Glycoprotein IIb/IIIa inhibitor
therapy during primary
percutaneous coronary intervention (PCI) decreases the incidence of
major adverse cardiac events. These effects directly result from the level of platelet inhibition. It was shown that standard dosing of
tirofiban is insufficient for optimal platelet inhibition. We sought to determine the efficacy and safety of single high-dose bolus (HDB)
tirofiban with high-dose
clopidogrel loading in primary PCI in acute
ST elevation myocardial infarction. A total of 100 patients (mean age 55.2 +/- 9.9 years, male/female = 86/14) undergoing primary PCI, pretreated with
clopidogrel (450 mg) and
aspirin (325 mg), were consecutively randomized into two groups. Group I (n = 50) received a standard dose bolus of
tirofiban (10 microg/kg/3 min) with 24-h infusion at a rate of 0.15 microg/kg/min. Group II received single HDB
tirofiban (25 microg/kg/3 min). The assessed angiographic, clinical, and echocardiographic endpoints were: initial and final Thrombolysis in
Myocardial Infarction (TIMI) grade flow (TGF), corrected TIMI frame count (
CTFC), ST-segment resolution (STR) at 90 min, in-hospital
bleeding complications, echocardiographic left ventricular ejection fraction (LVEF), death, reinfarction, and repeat target vessel revascularization at 1 month. Platelet function inhibition was measured using PFA-100 (Behring-Dade, Liederbach, Germany) with a test cartridge unit containing a membrane coated with 2 microg of equine
Type I collagen and 50 microg
adenosine diphosphate before, and 10 min, 2, 4, 6, 12, and 24 h after the bolus of the
tirofiban in the first 10 cases of each group. There were no significant differences in baseline characteristics between groups. Initial TGF III was more frequent (24% vs 8%, P = 0.029) and the value of
CTFC was lower (75 +/- 34 vs 89 +/- 25, P = 0.03) in group II. Postprocedural TGF,
CTFC, STR,
bleeding complications, and LVEF at 1 month were not different between the two groups. There was a higher rate of reinfarction in group II (8%) compared with group I (2%), but this difference was not statistically significant (P > 0.05). The results of platelet function analyses showed that group II patients had significantly prolonged platelet function assay closure times (299 +/- 6 s) compared with group patients (236 +/- 97 s)

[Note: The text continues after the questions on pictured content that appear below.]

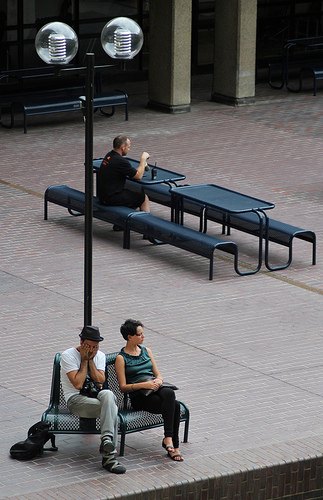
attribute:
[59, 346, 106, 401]
shirt — short sleeve, white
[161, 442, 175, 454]
sandal — open toed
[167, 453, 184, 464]
sandal — open toed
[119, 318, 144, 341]
hair — black, dark, short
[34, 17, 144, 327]
lamp post — black, tall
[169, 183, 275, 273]
table — picnic table, metal, green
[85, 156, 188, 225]
table — metal, green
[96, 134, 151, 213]
man — sitting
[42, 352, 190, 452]
bench — metal, black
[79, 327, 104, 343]
hat — black, fedora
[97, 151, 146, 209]
clothing — dark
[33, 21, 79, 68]
globe — lamp, glass, round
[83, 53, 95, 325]
post — metal, black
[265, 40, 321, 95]
bicycle rack — metal, black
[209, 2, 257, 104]
support column — concrete, gray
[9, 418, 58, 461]
backpack — black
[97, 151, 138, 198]
shirt — short sleeve, black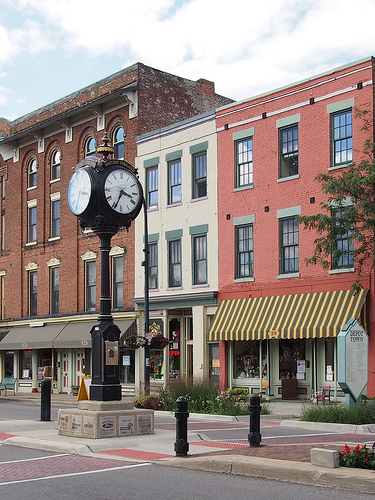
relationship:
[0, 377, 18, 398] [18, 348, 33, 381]
bench in front of window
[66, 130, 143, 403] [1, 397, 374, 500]
clock next to street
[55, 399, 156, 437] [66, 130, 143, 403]
base of clock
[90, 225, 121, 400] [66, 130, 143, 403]
pole of clock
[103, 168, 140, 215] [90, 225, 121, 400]
clock face on pole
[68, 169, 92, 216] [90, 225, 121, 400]
clock face on pole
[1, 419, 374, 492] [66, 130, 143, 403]
pavement near clock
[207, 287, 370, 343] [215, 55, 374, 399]
awning on building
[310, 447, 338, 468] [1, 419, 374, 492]
block on pavement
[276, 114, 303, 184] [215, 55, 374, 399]
window on building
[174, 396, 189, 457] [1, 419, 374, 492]
pole on pavement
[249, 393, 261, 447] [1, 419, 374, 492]
pole on pavement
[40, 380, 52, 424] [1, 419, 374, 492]
pole on pavement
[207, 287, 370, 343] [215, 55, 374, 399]
awning in front of building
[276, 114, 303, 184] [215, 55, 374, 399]
window in front of building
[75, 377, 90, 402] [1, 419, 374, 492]
triangle on pavement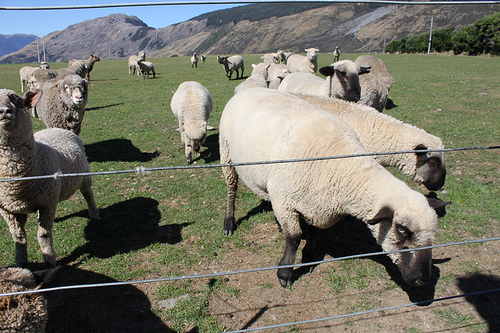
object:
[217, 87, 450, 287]
sheep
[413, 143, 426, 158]
ear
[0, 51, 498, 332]
grass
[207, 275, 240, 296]
patch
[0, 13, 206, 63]
mountain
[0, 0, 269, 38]
sky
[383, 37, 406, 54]
shrubbery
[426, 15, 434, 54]
pole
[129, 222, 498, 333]
soil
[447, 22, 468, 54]
trees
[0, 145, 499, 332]
fence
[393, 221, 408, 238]
eye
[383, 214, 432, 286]
face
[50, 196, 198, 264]
shadow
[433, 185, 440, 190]
nose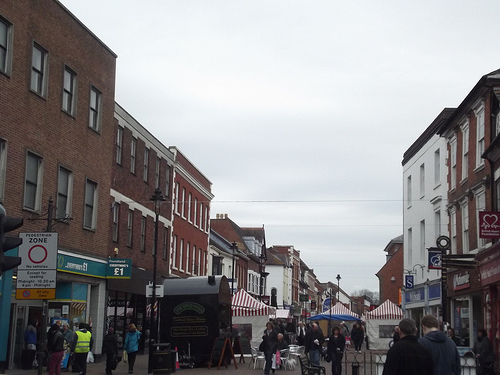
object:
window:
[89, 82, 104, 135]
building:
[2, 0, 119, 372]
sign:
[170, 301, 209, 337]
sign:
[18, 232, 58, 300]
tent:
[231, 288, 276, 358]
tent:
[366, 299, 404, 350]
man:
[71, 323, 94, 375]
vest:
[75, 330, 92, 354]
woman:
[123, 323, 142, 373]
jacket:
[124, 330, 142, 353]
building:
[170, 142, 214, 278]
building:
[397, 107, 446, 336]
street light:
[149, 188, 167, 374]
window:
[379, 325, 400, 339]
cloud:
[210, 75, 324, 113]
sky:
[62, 1, 499, 292]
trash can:
[153, 343, 177, 374]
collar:
[400, 335, 418, 340]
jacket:
[382, 335, 433, 375]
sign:
[208, 337, 238, 370]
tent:
[306, 302, 363, 340]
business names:
[65, 262, 88, 271]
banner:
[57, 250, 109, 279]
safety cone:
[175, 347, 181, 369]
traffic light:
[0, 206, 24, 277]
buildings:
[114, 101, 177, 350]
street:
[173, 339, 370, 374]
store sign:
[453, 271, 471, 291]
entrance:
[450, 296, 472, 351]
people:
[99, 327, 118, 374]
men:
[380, 317, 433, 375]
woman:
[326, 326, 346, 374]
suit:
[327, 334, 346, 374]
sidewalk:
[4, 348, 374, 374]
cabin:
[160, 275, 232, 368]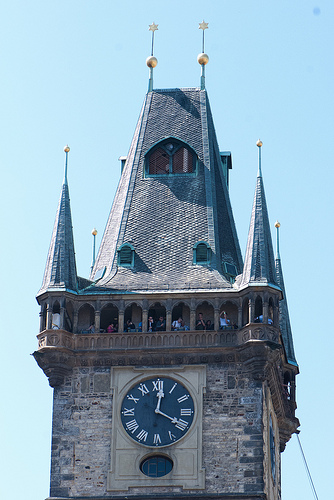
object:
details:
[135, 429, 149, 440]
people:
[82, 309, 238, 332]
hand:
[155, 390, 178, 424]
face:
[120, 376, 195, 449]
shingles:
[31, 87, 292, 293]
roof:
[80, 88, 240, 289]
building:
[30, 20, 301, 500]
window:
[122, 300, 144, 336]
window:
[148, 302, 168, 331]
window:
[170, 302, 191, 331]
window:
[194, 301, 215, 331]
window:
[240, 297, 250, 326]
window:
[253, 291, 263, 326]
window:
[266, 296, 275, 326]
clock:
[116, 370, 200, 450]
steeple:
[240, 140, 282, 287]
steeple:
[274, 218, 298, 366]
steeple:
[34, 145, 80, 301]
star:
[147, 20, 160, 31]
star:
[198, 19, 208, 31]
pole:
[150, 31, 155, 54]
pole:
[200, 29, 206, 52]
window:
[143, 136, 198, 176]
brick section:
[51, 363, 267, 499]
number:
[151, 379, 164, 392]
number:
[169, 382, 178, 393]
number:
[175, 393, 189, 403]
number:
[178, 406, 193, 416]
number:
[174, 418, 187, 431]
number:
[166, 429, 177, 441]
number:
[152, 433, 164, 445]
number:
[137, 430, 147, 445]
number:
[124, 418, 141, 435]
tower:
[31, 21, 302, 500]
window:
[138, 453, 174, 476]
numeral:
[166, 429, 176, 440]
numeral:
[179, 407, 197, 418]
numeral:
[123, 407, 135, 419]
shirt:
[107, 325, 115, 333]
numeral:
[178, 394, 192, 403]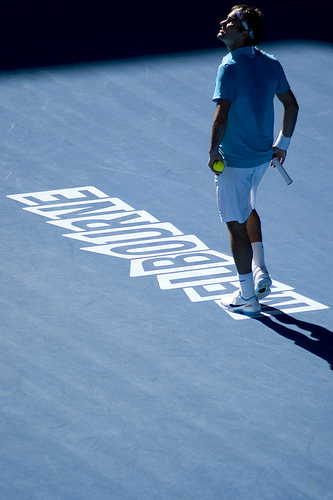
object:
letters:
[5, 186, 330, 321]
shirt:
[212, 44, 292, 170]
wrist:
[209, 141, 218, 155]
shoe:
[253, 265, 272, 300]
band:
[275, 129, 292, 150]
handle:
[272, 157, 293, 186]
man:
[207, 4, 299, 318]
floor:
[0, 48, 332, 497]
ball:
[213, 161, 225, 173]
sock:
[239, 280, 245, 283]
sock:
[261, 245, 264, 248]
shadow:
[258, 304, 333, 372]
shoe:
[220, 288, 261, 318]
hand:
[269, 144, 287, 169]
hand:
[208, 152, 224, 177]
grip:
[273, 155, 293, 185]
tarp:
[0, 37, 332, 496]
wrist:
[277, 133, 289, 148]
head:
[217, 4, 263, 47]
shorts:
[214, 159, 271, 224]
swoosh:
[229, 303, 245, 307]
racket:
[272, 156, 293, 186]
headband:
[233, 8, 254, 39]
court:
[0, 43, 333, 498]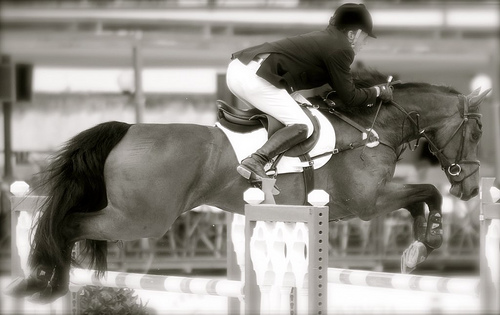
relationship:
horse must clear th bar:
[20, 82, 480, 256] [48, 250, 249, 313]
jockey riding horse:
[225, 2, 393, 197] [5, 82, 493, 295]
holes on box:
[312, 207, 325, 312] [239, 196, 328, 309]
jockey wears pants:
[225, 2, 393, 197] [223, 50, 318, 141]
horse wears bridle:
[5, 82, 493, 295] [423, 80, 492, 201]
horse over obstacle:
[5, 82, 493, 295] [3, 180, 490, 313]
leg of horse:
[367, 181, 448, 245] [5, 82, 493, 295]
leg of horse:
[402, 200, 428, 274] [5, 82, 493, 295]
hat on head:
[329, 4, 379, 38] [327, 2, 368, 53]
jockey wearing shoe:
[225, 2, 393, 197] [235, 159, 281, 193]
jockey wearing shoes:
[225, 2, 393, 197] [222, 120, 329, 157]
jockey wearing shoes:
[225, 2, 393, 197] [239, 122, 307, 181]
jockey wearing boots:
[225, 2, 393, 197] [232, 120, 313, 182]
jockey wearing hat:
[225, 2, 393, 197] [329, 1, 376, 38]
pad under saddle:
[215, 87, 337, 177] [219, 102, 336, 172]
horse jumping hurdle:
[5, 82, 493, 295] [6, 180, 330, 315]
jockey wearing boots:
[225, 2, 393, 197] [229, 122, 309, 182]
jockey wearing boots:
[225, 2, 393, 197] [238, 119, 317, 182]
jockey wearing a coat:
[225, 2, 393, 197] [231, 25, 379, 106]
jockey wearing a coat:
[225, 2, 393, 197] [231, 28, 376, 113]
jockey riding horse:
[196, 0, 401, 212] [5, 82, 493, 295]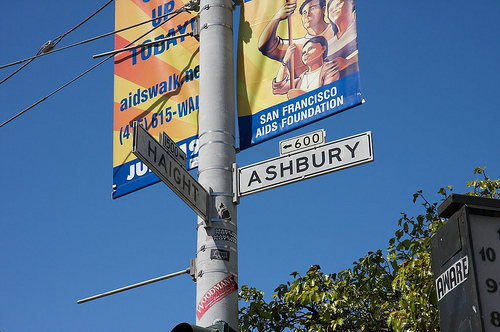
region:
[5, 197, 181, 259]
the blue sky in the background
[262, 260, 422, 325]
many tree leaves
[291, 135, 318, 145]
the nummber 600 in black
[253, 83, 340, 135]
it says San Francisco Aids Foundation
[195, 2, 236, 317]
a thick vertical tube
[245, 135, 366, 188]
it says : Ashbury in black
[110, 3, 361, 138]
a flyer of Aids Help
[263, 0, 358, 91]
the image of a human family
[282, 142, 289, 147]
an arrow indicating to the left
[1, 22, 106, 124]
the electrical wiring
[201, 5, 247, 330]
concrete pole holding signs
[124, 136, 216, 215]
street sign on pole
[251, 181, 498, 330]
tree growing on right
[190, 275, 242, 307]
red sticker on sign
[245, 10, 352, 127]
flag on concrete pole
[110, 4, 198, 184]
flag on concrete pole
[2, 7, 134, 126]
electric lines connecting to pole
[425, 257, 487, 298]
aware sticker on box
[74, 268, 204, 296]
pole sticking out from post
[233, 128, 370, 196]
black and white street sign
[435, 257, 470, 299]
black and white sticker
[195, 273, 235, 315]
sticker on the pole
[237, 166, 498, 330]
leaves of a tree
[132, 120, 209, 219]
this is a street sign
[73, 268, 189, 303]
metal rod sticking out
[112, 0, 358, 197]
sign for an aids walk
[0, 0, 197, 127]
cables in the air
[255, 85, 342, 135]
the text is white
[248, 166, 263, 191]
letter a on sign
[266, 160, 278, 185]
letter s on sign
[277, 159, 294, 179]
letter h on sign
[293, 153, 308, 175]
letter b on sign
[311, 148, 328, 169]
letter u on sign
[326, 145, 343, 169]
letter r on sign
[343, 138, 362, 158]
letter y on sign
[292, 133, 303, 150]
number six on sign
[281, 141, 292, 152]
arrow pointing left on sign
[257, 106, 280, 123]
word san on sign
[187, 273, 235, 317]
red sticker on a street pole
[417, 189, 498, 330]
corner of a square black clock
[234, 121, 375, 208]
a street sign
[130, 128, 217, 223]
a white and black sign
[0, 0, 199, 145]
cables extending from the pole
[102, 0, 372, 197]
banner on the street pole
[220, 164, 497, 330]
top of a green tree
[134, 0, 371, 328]
metal pole with street signs on it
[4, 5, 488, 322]
bright blue clear sky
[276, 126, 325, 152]
numbers on top of the street sign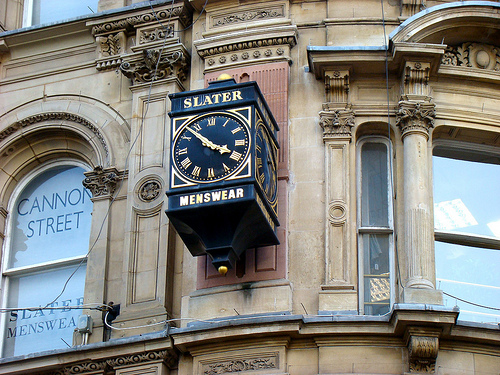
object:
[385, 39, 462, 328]
column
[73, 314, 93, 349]
electrical box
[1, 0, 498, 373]
pillar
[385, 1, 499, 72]
arch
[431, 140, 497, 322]
window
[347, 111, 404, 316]
window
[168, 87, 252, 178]
blue clock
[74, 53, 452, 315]
building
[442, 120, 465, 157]
ground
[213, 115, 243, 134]
roman numerals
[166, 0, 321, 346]
wall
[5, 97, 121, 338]
arch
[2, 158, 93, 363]
arched window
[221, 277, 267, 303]
black mark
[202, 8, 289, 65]
decorations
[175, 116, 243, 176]
numbers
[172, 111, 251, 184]
clock face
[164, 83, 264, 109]
brandname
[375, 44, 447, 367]
design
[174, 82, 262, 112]
slater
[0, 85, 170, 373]
street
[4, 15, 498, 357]
exterior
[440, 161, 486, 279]
lights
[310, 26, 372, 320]
stone column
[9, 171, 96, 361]
poster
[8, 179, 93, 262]
streetname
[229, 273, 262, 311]
spot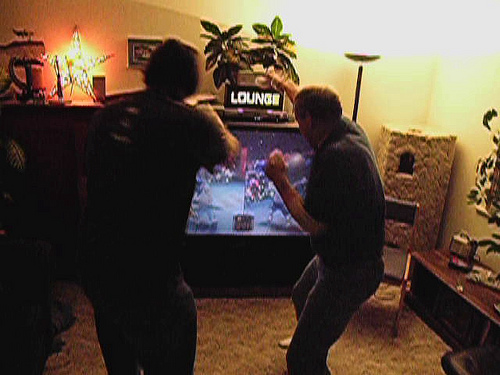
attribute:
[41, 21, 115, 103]
star — illuminated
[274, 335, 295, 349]
sock — white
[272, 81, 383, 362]
man — some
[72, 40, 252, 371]
person — wearing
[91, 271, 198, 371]
pants — dark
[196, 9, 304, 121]
potted plant — broad leafed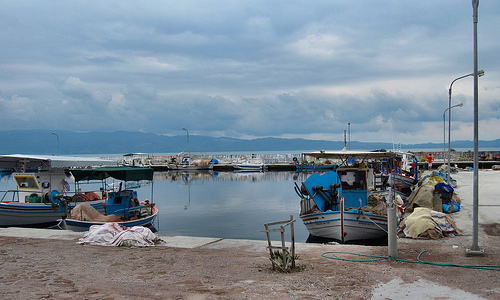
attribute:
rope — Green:
[322, 247, 499, 269]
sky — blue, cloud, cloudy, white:
[85, 17, 260, 98]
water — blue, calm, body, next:
[222, 184, 287, 222]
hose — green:
[318, 241, 487, 273]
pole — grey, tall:
[442, 9, 492, 256]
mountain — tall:
[11, 120, 175, 160]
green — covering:
[63, 155, 160, 188]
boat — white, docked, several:
[11, 156, 180, 233]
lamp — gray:
[432, 53, 488, 162]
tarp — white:
[84, 218, 160, 251]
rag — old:
[73, 207, 167, 260]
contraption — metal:
[368, 191, 424, 265]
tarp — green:
[64, 164, 157, 199]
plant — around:
[244, 238, 312, 277]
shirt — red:
[423, 147, 440, 168]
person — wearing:
[417, 138, 449, 180]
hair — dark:
[428, 150, 436, 160]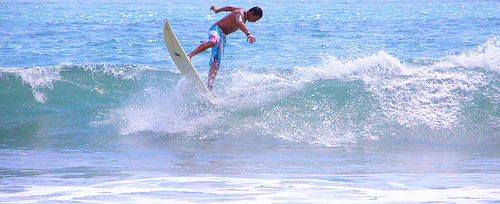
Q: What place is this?
A: It is an ocean.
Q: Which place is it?
A: It is an ocean.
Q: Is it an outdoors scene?
A: Yes, it is outdoors.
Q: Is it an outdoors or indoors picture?
A: It is outdoors.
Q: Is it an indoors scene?
A: No, it is outdoors.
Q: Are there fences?
A: No, there are no fences.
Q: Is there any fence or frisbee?
A: No, there are no fences or frisbees.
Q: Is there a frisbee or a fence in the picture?
A: No, there are no fences or frisbees.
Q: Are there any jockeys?
A: No, there are no jockeys.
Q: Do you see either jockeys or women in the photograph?
A: No, there are no jockeys or women.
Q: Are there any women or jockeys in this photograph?
A: No, there are no jockeys or women.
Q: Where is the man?
A: The man is in the ocean.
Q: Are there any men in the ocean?
A: Yes, there is a man in the ocean.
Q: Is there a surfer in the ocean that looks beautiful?
A: No, there is a man in the ocean.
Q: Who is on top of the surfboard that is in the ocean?
A: The man is on top of the surfboard.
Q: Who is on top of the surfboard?
A: The man is on top of the surfboard.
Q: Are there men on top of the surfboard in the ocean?
A: Yes, there is a man on top of the surfboard.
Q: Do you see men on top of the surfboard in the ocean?
A: Yes, there is a man on top of the surfboard.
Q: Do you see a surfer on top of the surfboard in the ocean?
A: No, there is a man on top of the surf board.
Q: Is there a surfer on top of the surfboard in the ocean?
A: No, there is a man on top of the surf board.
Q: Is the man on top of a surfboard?
A: Yes, the man is on top of a surfboard.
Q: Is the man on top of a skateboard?
A: No, the man is on top of a surfboard.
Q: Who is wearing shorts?
A: The man is wearing shorts.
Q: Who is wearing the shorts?
A: The man is wearing shorts.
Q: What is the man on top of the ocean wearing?
A: The man is wearing shorts.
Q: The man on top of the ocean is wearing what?
A: The man is wearing shorts.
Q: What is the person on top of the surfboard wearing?
A: The man is wearing shorts.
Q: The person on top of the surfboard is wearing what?
A: The man is wearing shorts.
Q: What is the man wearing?
A: The man is wearing shorts.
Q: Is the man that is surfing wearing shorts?
A: Yes, the man is wearing shorts.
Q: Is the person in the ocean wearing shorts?
A: Yes, the man is wearing shorts.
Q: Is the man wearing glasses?
A: No, the man is wearing shorts.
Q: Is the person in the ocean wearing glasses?
A: No, the man is wearing shorts.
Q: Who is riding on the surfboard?
A: The man is riding on the surfboard.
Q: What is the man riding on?
A: The man is riding on the surfboard.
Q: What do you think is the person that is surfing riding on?
A: The man is riding on the surfboard.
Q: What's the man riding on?
A: The man is riding on the surfboard.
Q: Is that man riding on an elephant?
A: No, the man is riding on the surf board.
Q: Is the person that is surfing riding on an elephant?
A: No, the man is riding on the surf board.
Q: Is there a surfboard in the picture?
A: Yes, there is a surfboard.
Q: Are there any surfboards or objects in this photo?
A: Yes, there is a surfboard.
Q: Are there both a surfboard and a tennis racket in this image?
A: No, there is a surfboard but no rackets.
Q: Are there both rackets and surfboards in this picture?
A: No, there is a surfboard but no rackets.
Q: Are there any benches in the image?
A: No, there are no benches.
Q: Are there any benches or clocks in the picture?
A: No, there are no benches or clocks.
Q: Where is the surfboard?
A: The surfboard is in the ocean.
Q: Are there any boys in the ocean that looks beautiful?
A: No, there is a surfboard in the ocean.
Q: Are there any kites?
A: No, there are no kites.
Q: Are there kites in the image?
A: No, there are no kites.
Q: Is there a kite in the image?
A: No, there are no kites.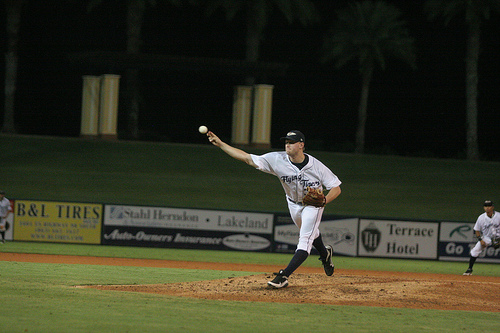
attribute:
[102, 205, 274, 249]
sign — black, white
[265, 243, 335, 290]
cleats — black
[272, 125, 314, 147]
hat — black, white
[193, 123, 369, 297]
player — baseball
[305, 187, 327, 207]
glove — brown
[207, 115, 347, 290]
pitcher — baseball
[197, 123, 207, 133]
baseball — white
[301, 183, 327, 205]
glove — brown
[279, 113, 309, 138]
cap — black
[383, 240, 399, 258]
capital letter — black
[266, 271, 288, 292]
shoe — black, white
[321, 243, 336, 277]
shoe — black, white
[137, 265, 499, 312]
pitcher's mound — dirt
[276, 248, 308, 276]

at 10 min after the bolus dose (P = 0.04). However, after the first dose between 2 and 24 h, PFA closure times were significantly prolonged in patients with
tirofiban infusion. High-dose bolus of
tirofiban seems to be safe and more effective than conventional dose at the periprocedural time, whereas continuous infusion of
tirofiban may be necessary in the first 24 h before stable and safe antiplatelet status is reached with
clopidogrel. However, safety and efficacy of HDB
tirofiban and high-loading-dose
clopidogrel together with
tirofiban infusion requires further studies with a larger population.